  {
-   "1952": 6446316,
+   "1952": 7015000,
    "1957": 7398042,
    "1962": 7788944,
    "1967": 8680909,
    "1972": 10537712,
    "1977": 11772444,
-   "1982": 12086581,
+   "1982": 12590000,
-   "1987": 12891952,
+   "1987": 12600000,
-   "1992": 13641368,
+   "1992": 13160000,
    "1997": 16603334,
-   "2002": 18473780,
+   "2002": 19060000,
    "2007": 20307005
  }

---

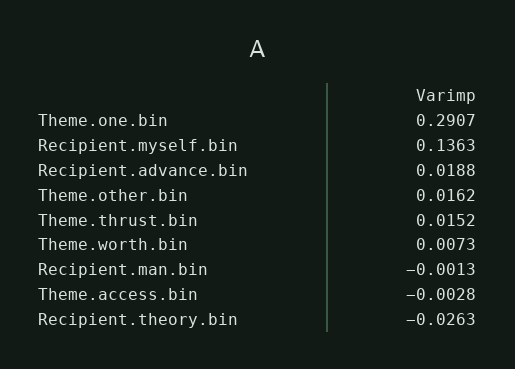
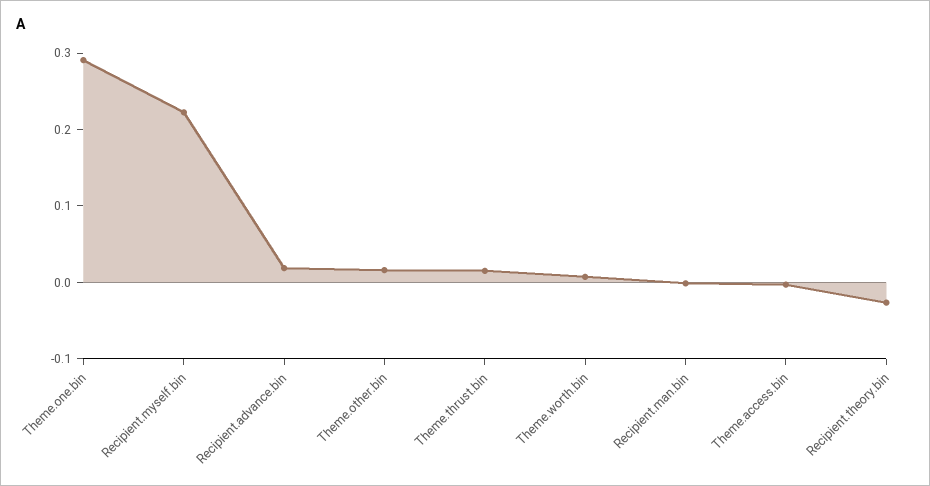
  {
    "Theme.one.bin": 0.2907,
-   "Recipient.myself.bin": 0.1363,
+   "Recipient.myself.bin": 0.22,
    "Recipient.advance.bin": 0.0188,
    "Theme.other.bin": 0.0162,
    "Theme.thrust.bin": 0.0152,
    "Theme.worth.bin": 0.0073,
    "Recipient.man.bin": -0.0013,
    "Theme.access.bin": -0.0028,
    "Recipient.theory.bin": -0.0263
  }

> _TASK GOAL_:
Show the lines where the word "Theme" appears in the entries.

> _EXERCISE SOLUTION_:
    "Theme.one.bin": 0.2907,
    "Theme.other.bin": 0.0162,
    "Theme.thrust.bin": 0.0152,
    "Theme.worth.bin": 0.0073,
    "Theme.access.bin": -0.0028,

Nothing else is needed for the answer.